I forget the equation for this problem... some help?
Join Date: Jan 2008
Posts: 4
I think this problem is pretty simple, just haven't done this kind of math in a while. Anyway, here's the problem.
You get 6 dice. Each dice has 6 sides. Numbered 1-2-3-4-5-6. The dice are put in a cup, shaken, and then dumped onto a table. What are the odds/ % chance that all the die fall on the same number. Let's say it costs $1 for 2 rolls, how much money would you have to win on your $1 wager for this to be profitable.
Thanks in advance to any reply's if you could show the equation i'd appreciate it.
Join Date: Jul 2004
Posts: 483
It's late, but I'll take a stab.
(1/number of sides)^(number of dice) would give you chances of say 111111.

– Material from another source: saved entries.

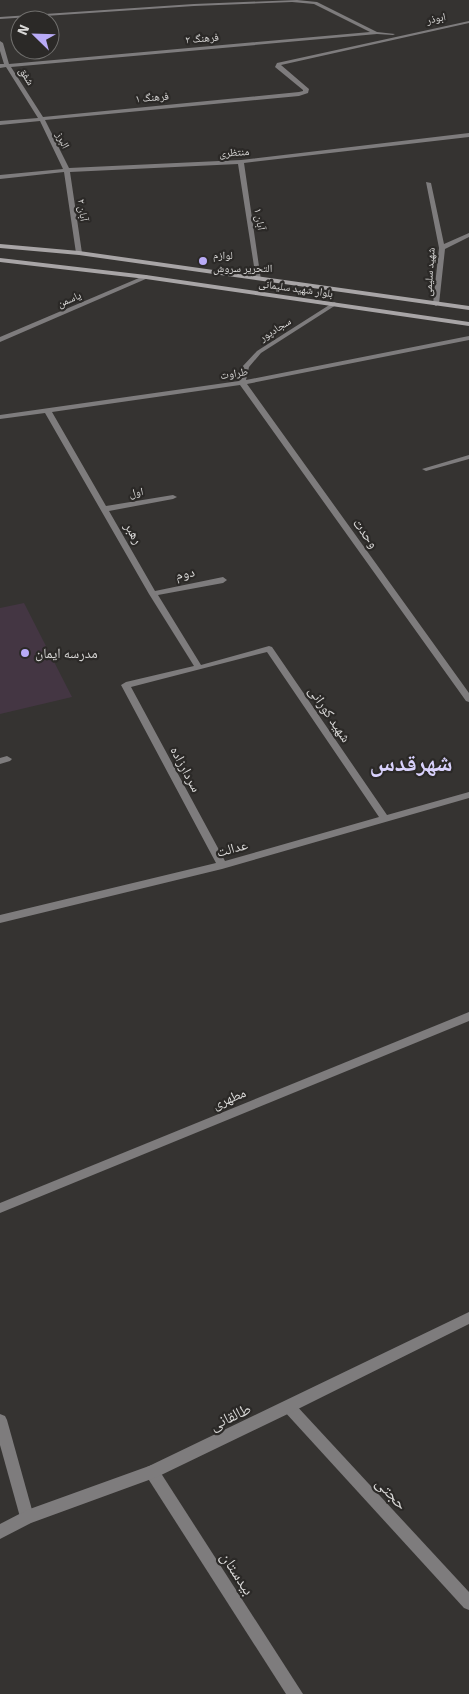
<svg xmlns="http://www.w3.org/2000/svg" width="469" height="1694" font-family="Signika,'Noto Naskh Arabic',sans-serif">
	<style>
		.education { fill: #443643 }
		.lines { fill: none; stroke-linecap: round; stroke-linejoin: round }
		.minor { fill: #7e7c7d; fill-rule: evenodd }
		.tertiary { fill: #7e7c7d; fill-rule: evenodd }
		.secondary { fill: #a8a5a6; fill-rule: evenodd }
		.poi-dot { fill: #b9abf7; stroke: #2b2927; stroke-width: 2 }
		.labels { text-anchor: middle; stroke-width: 4.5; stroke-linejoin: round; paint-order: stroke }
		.far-street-label { font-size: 11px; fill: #d8d7d6; stroke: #2b2927 }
		.far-poi-label { font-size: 11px; fill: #d8d7d6; stroke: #2b2927; text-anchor: start }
		.street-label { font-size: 14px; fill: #d8d7d6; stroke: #2b2927 }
		.poi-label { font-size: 14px; fill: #d8d7d6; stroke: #2b2927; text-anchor: start }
		.near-street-label { font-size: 16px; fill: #d8d7d6; stroke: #2b2927 }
		.town-label { font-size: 24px; font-weight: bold; fill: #d9d2fd; stroke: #2b2927 }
	</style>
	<rect width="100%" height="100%" fill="#353331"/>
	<path class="education" d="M24,603L72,697L0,714V608Z"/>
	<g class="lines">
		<g class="minor">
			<path d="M297,0L317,2L377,32L395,34L393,35L377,34L11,67L43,117L299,92L303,91V90L275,67L277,63L469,21V23L281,65L309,89L308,93L299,96L45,120L69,168L241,160L469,133V137L244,163L261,280L256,279L238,164L70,172L82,253L79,255L76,253L64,172L0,179V175L63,169L40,121L0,125V121L38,118L6,67L0,68V64H4L0,51V41L3,43L9,64L370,32L314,4L292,2L194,6L0,19V17L194,4Z"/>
			<path d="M426,182L431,183L444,244L469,233V237L445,249L439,304L436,306L433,304L439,248Z"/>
			<path d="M146,275L148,276V278L0,342V337Z"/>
			<path d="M334,302L336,303V305L261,353L249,367L246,380L469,336V340L247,384L469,693V702L466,701L240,385L52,412L106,506L173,495L177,497L173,499L109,511L155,591L223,577L227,580L223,583L158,595L201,665L269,646L272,647L387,815L469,792V798L222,869L0,923V915L216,863L121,685L126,682L194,666L149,594L45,413L0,419V415L239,381L242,367L257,351ZM267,652L379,817L225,861L131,687Z"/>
			<path d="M469,455V459L426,471L422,469Z"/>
			<path d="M7,756L12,759L10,761L0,764V758Z"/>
			<path d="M469,1012V1021L0,1213V1203Z"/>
			<path d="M289,1401L294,1403L469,1592V1610L464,1608L284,1411L282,1407L284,1403Z"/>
			<path d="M0,1414L5,1416L7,1420L34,1517L32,1522L27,1524L22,1522L20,1517L0,1445Z"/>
			<path d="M152,1465L157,1467L303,1694H286L147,1477L145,1472L147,1467Z"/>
		</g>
		<path class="tertiary" d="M469,1312V1324L294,1411L157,1477L31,1523L0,1539V1524L27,1510L149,1466Z"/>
		<g class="secondary">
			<path d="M0,244L79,251L469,306V310L79,255L0,248Z"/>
			<path d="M0,258L146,275L469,322V326L146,279L0,262Z"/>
		</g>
	</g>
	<g class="poi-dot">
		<circle cx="203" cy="261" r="5"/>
		<circle cx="25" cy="653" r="5"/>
	</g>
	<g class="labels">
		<g class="far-street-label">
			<text transform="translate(436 18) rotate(-12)" y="4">ابوذر</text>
			<text transform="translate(202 38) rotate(-5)" y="4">فرهنگ ۲</text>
			<text transform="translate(27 76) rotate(57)" y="4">شفق</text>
			<text transform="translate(152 97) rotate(-5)" y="4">فرهنگ ۱</text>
			<text transform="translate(63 140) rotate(64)" y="4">البرز</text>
			<text transform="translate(234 152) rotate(-4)" y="4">منتظری</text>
			<text transform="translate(83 210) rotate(82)" y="4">آبان ۲</text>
			<text transform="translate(260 219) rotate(81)" y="4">آبان ۱</text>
			<text transform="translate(429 272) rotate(-86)" y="4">شهید سلیمی</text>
			<text transform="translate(296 288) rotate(8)" y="4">بلوار شهید سلیمانی</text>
			<text transform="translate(69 299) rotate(-23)" y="4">یاسمن</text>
			<text transform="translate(275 329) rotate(-32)" y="4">سجادپور</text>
			<text transform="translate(234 373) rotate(-9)" y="4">طراوت</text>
			<text transform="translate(136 492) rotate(-10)" y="4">اول</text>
		</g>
		<g class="far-poi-label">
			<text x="213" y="259">لوازم<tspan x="213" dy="13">التحریر سروش</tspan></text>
		</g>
		<g class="street-label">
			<text transform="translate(134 533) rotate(60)" y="5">رهبر</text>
			<text transform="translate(366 533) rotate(54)" y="5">وحدت</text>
			<text transform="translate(185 573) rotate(-11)" y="5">دوم</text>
			<text transform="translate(330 714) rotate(56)" y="5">شهید کورانی</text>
			<text transform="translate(186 769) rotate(62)" y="5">سردارزاده</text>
			<text transform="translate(232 848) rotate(-15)" y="5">عدالت</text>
			<text transform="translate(229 1098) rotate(-22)" y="5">مطهری</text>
		</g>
		<g class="poi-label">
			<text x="35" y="658">مدرسه ایمان</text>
		</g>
		<g class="near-street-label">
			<text transform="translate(230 1416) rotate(-25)" y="6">طالقانی</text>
			<text transform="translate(392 1493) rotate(47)" y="6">حجتی</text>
			<text transform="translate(238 1573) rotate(57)" y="6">بیدستان</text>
		</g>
		<g class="town-label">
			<text x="411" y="771">شهرقدس</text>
		</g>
	</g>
	<g transform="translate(35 35) rotate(293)"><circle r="24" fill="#2b2927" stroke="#706f6d"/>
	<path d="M0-4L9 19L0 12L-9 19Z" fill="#b9abf7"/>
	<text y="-8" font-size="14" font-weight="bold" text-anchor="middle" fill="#d8d7d6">N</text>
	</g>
</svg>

(1/6)^6 = 0.000021433 or about 46656-1. But adding 222222, 333333, etc....to your slim chances would be like 7776-1. For $0.50/roll, they should offer close to $3900 for any six dice matching.
Let's check with with two dice, chance to throw: 11, 22, 33, etc...
(1/6)^2 = 0.0277778 for say 11. Times 6 for 22,33,44...would be 0.166667 or 1/6, which would make sense. For two dice that match, they should pay $3 for a $0.50 shot that matches two dice (or $2.50 + return your $0.50).
Last edited by bbarker703; 01-25-2008 at 02:30 AM.
Join Date: Jul 2007
Posts: 7,474
Each die has 6 possible values.
There are 6 die.
The total number of outcomes is 6^6.
Only one of those shows a '1' on all the dice.
So the probability of all dice showing a '1' is 1 out of (6^6).
The probability that all dice show the same number (where that number can be 1,2,3,4,5, or 6) must be 6 x (1 out of (6^6))
which = 1 out (6^5) = 1 out of 7776
You'd need to be getting odds of 7775 - 1 to breakeven.
At $0.50 a roll, the prize would have to be at least $3888.
I think that's right.
Join Date: Jan 2008
Posts: 4
looks good to me as well, thanks a lot guys.